Compare the dimensional weight above with the actual package weight and use the heavier number to determine shipping cost *Fractions are rounded to the next whole pound.
WHAT DOES DIMENSIONAL WEIGHT MEAN?
Begining in 2015, the major carriers (FedEx, USPS, and UPS) launched new pricing called Dimensional Weight. Dimensional or DIM weight pricing is a formula that carriers use to determine the cost to ship a package based on volume. Dimensional weight pricing allows carriers to incorporate the size of the boxes they transport into their pricing.
Before 2015, the cost to ship a parcel was based on a straightforward formula. Carriers used a table that would assign a base shipping rate for every combination of weight (1-150 lbs) and zones (distance to be shipped). The heavier the package or the further it needed to travel, the more it costs to ship. This formula makes perfect sense on the surface until you think about one other factor: Companies such as FedEx, UPS, and USPS have a fixed amount of space they can use in their trucks and planes.
WHY IS DIMENSIONAL WEIGHT PRICING USED?
The reasoning behind dimensional weight pricing is to calculate FedEx, UPS, and USPS shipping costs factoring in the amount of space a parcel will take up and charge accordingly. The space each package occupies is expensive, so carriers need to factor space (dimensions) into their pricing in addition to the weight of the parcel. If your package is bulky or small, you don't need to worry about DIM prices. You'll pay for USPS shipping or shipping with other carriers based solely on the actual package weight.
However, if you ship something relatively light in a large box, you may pay more than you expected to. This is why DIM is essential to factor in when selecting packaging.
The eCommerce shipping crunch makes space in delivery trucks and vans a precious commodity.
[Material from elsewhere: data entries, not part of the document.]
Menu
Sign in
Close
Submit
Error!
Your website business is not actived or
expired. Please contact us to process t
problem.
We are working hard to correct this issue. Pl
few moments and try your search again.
DIM weight pricing allows carriers to charge for space as well as weight.
WHAT IS A "DIM FACTOR"?
Each sender uses a number called the DIM factor to calculate a package's dimensional weight. The cost of shipping is whichever is greater between the DIM weight and the actual weight. A box with a dimensional weight of 15 pounds and an actual weight of 7 pounds would ship as a 15-pound parcel. If a package with the same dimensions had an actual weight of 10 pounds, the shipping charge would be based on the actual weight of 10 pounds.
UPS, FedEx, and USPS each set its DIM factor. This is the number by which you multiply the package dimensions to find the DIM weight. These companies update their DIM factors every year. In 2019, the US Postal Service changed its DIM weight pricing model to apply to all packages greater than 1,728 cubic inches. DIM weight pricing doesn't apply to USPS flat rate shipments.